Alberto y yo nos hemos levantado a ver el amanecer en el Uluru, así que a las 06:30 estábamos en pie. El viaje hasta el punto dónde recomiendan ver el amanecer es casi media hora, hay que rodearlo prácticamente entero.
La verdad es que las luces son impresionante pero creo que desde otro punto se vería mejor. Desde aquí, el sol sale por un lado y va iluminando solamente ese lado, la otra mitad de la piedra sigue oscura.



Si tuviese que elegir, sin duda me quedaría con el atardecer. Mientras estábamos allí, nos encontramos con Marga y Dani, los chicos de Madrid con los que ya habíamos coincidido en Cairns, estuvimos charlando con ellos un ratillo y quedamos de vernos esa noche ya que íbamos a estar en el mismo hotel, el único, en Kings Canyon.
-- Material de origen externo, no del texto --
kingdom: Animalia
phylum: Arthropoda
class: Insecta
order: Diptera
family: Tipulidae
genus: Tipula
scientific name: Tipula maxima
Sobre las 8:30 salimos hacia Kings Canyon. El viaje nos llevó casi 3 horas y media, paramos a unos 80 km de Yulara a echar gasolina. Fueron 66 AUD para llenar el depósito, es la gasolinera más cara de toda la zona, así que es mejor llenar el deposito en la gasolinera del Ayers Rock Resort.



La carretera está bastante bien, en algunos sitios es un poco estrecha y complica un poco los adelantamientos y los cruces con vehículos grandes, pero por lo demás está bien. Afortunadamente no tuvimos ningún contratiempo.
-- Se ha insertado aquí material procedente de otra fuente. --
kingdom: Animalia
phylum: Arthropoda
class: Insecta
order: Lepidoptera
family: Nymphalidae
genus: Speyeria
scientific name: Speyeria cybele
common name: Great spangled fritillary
Llegamos al Kings Canyon Resort y nos dieron enseguida la habitación así que dejamos todas las cosas en el hotel y nos fuimos a hacer la ruta más larga, el Rim Walk y solo tengo una palabra: Alucinante! El principio es un poco duro, hay una buena tirada de escalones pero poco a poco se superan sin problema. Después el paseo es muy agradable por el borde del cañón, con unos precipicios enormes y unas vistas geniales.
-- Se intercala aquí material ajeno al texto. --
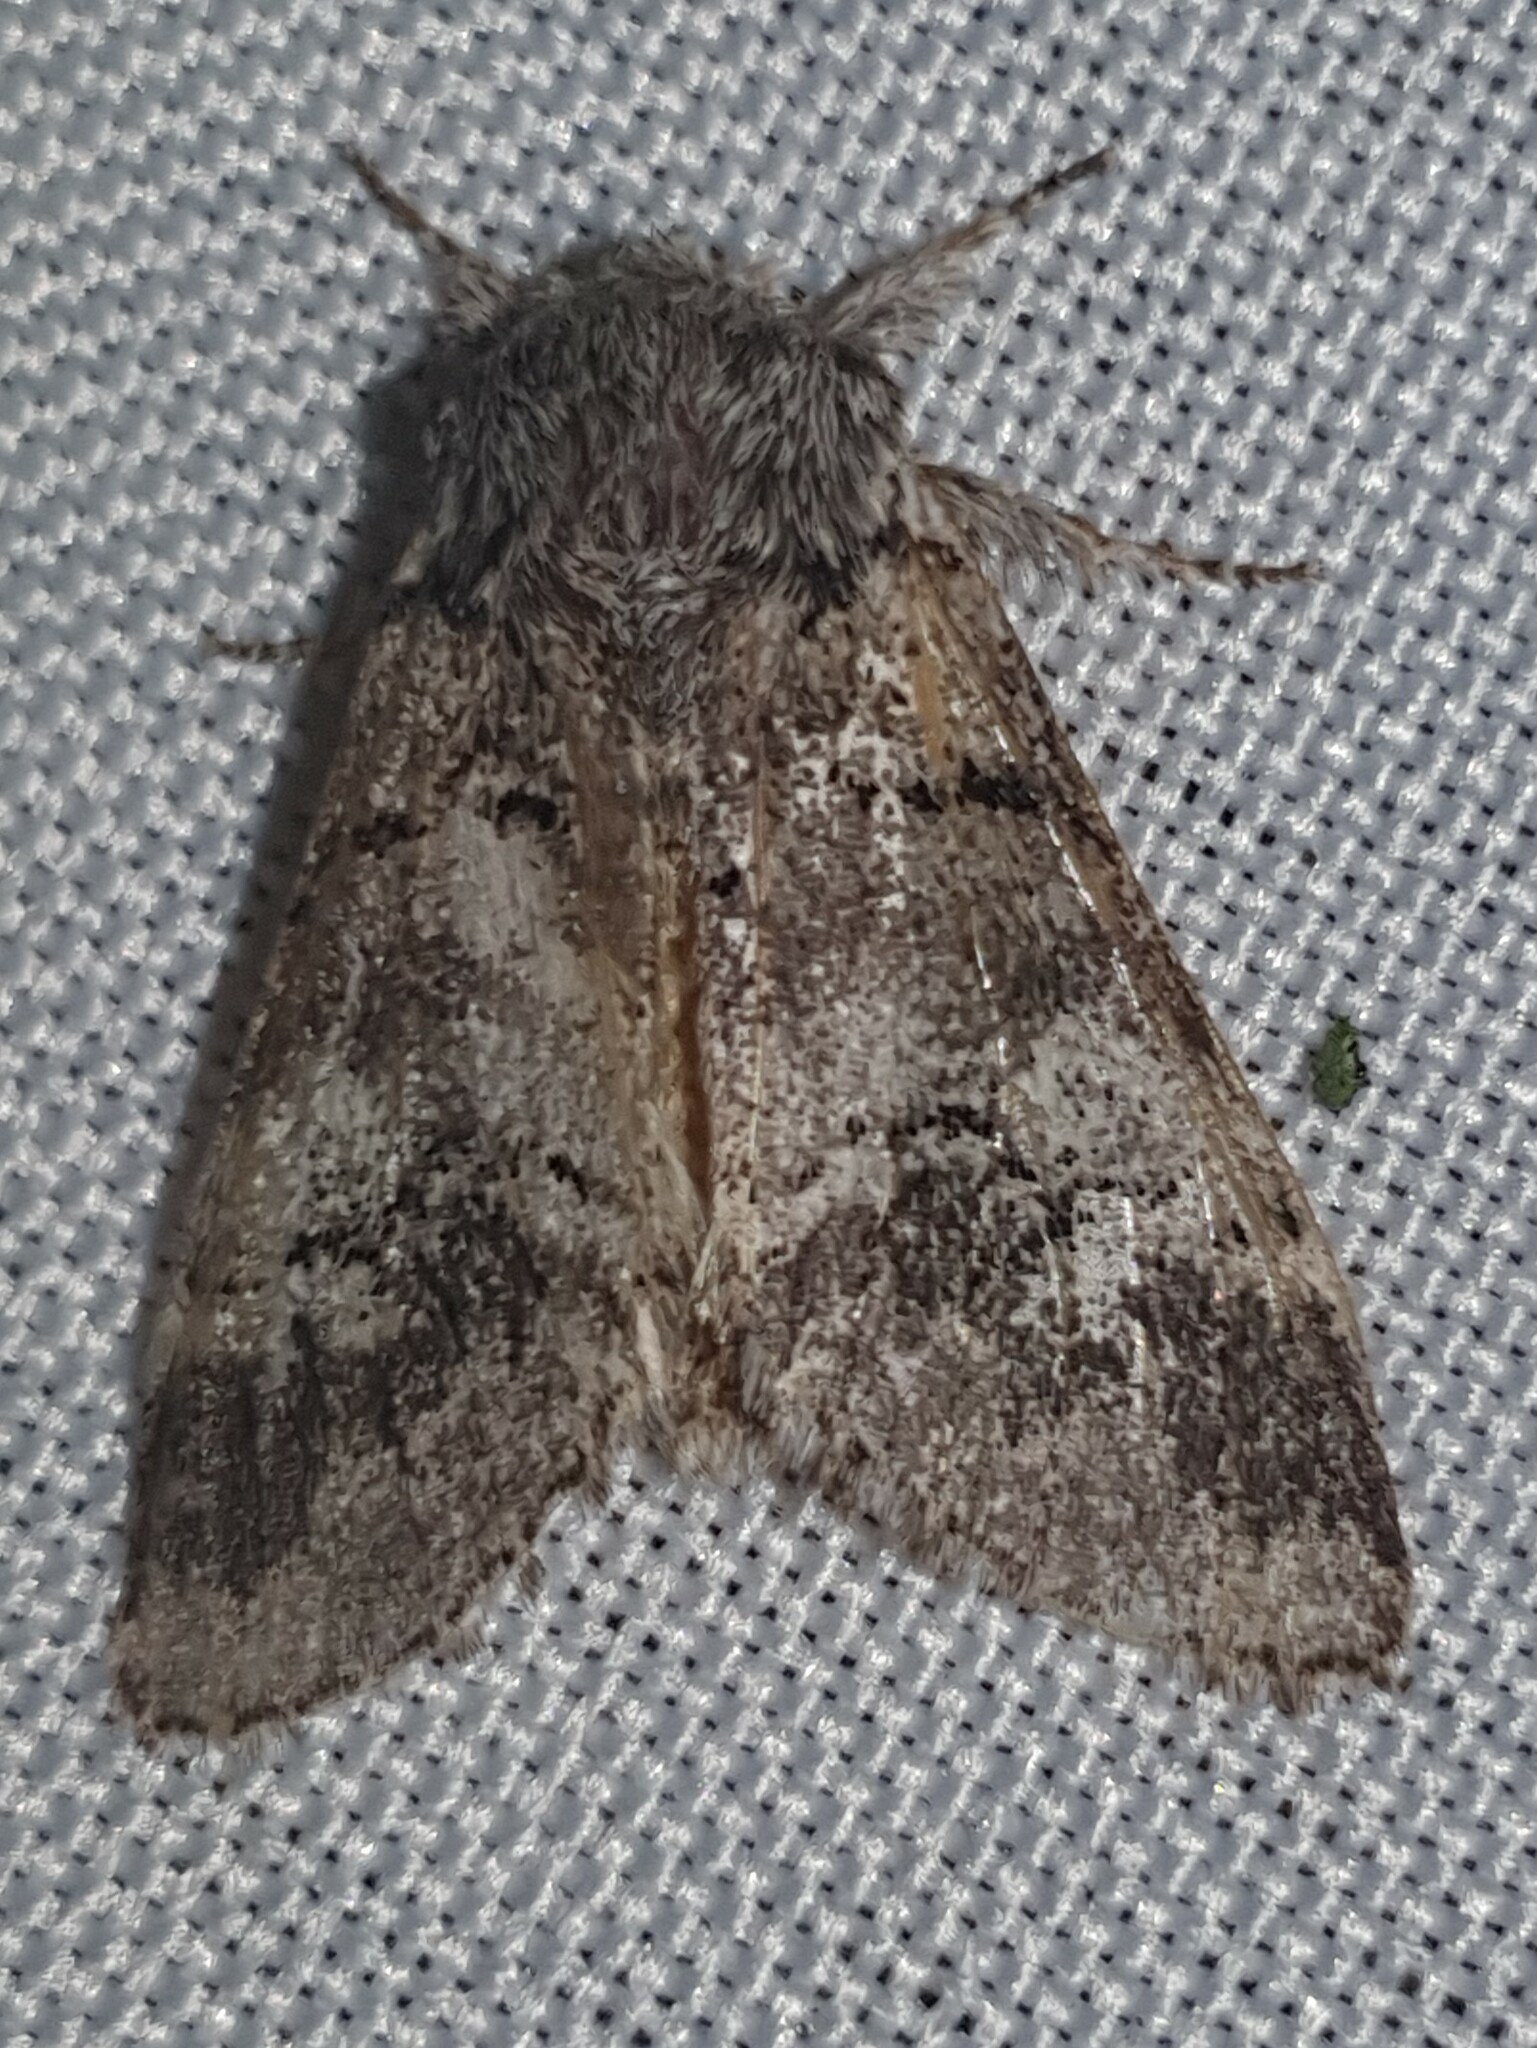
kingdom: Animalia
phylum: Arthropoda
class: Insecta
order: Lepidoptera
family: Notodontidae
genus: Drymonia
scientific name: Drymonia querna
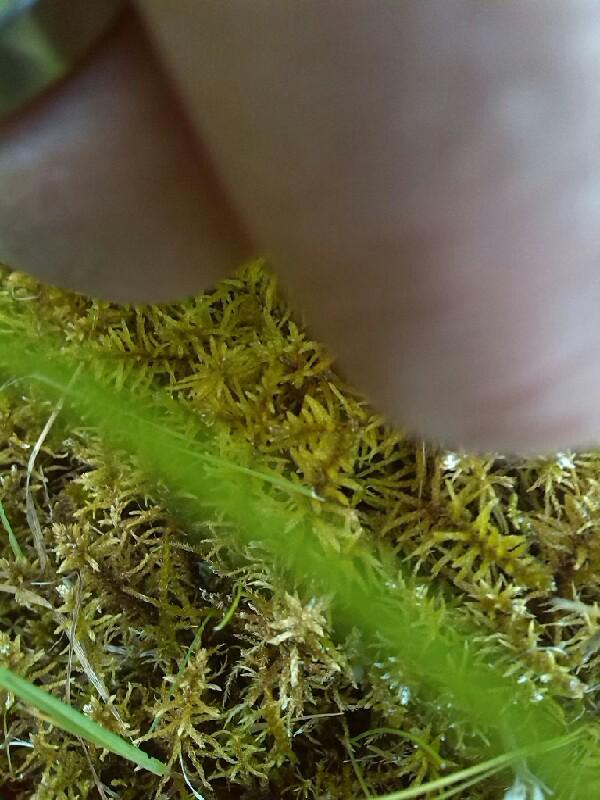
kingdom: Plantae
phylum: Bryophyta
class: Bryopsida
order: Hypnales
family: Helodiaceae
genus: Helodium
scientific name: Helodium blandowii
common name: Blandow's tamarisk-moss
Tardamos 3horas y media en hacerla entera, incluyendo los dos miradores que alargan un poco más la ruta pero que merece la pena ver. Por el camino nos comimos unos bocatas que llevábamos hechos.




Desgraciadamente aunque había señales que decía que por allí había canguros y wallabies nosotros no vimos ninguno. Lo que sí vimos fue un dingo cuando íbamos hacia el cañón.
Cuando terminamos, volvimos al hotel a darnos una ducha y nos fuimos a cenar al restaurante del resort. Cenamos de maravilla, no era precisamente barato pero los platos eran bastante abundantes y estaban muy buenos.
Al final Dani y Marga no se animaron, así que pasaron antes de irnos a cenar a despedirse por la habitación. Ya no volveremos a coincidir con ellos porque van hacia el norte y nosotros a Melbourne.
Después de cenar, nos metimos en la cama a recuperarnos de la caminata de hoy.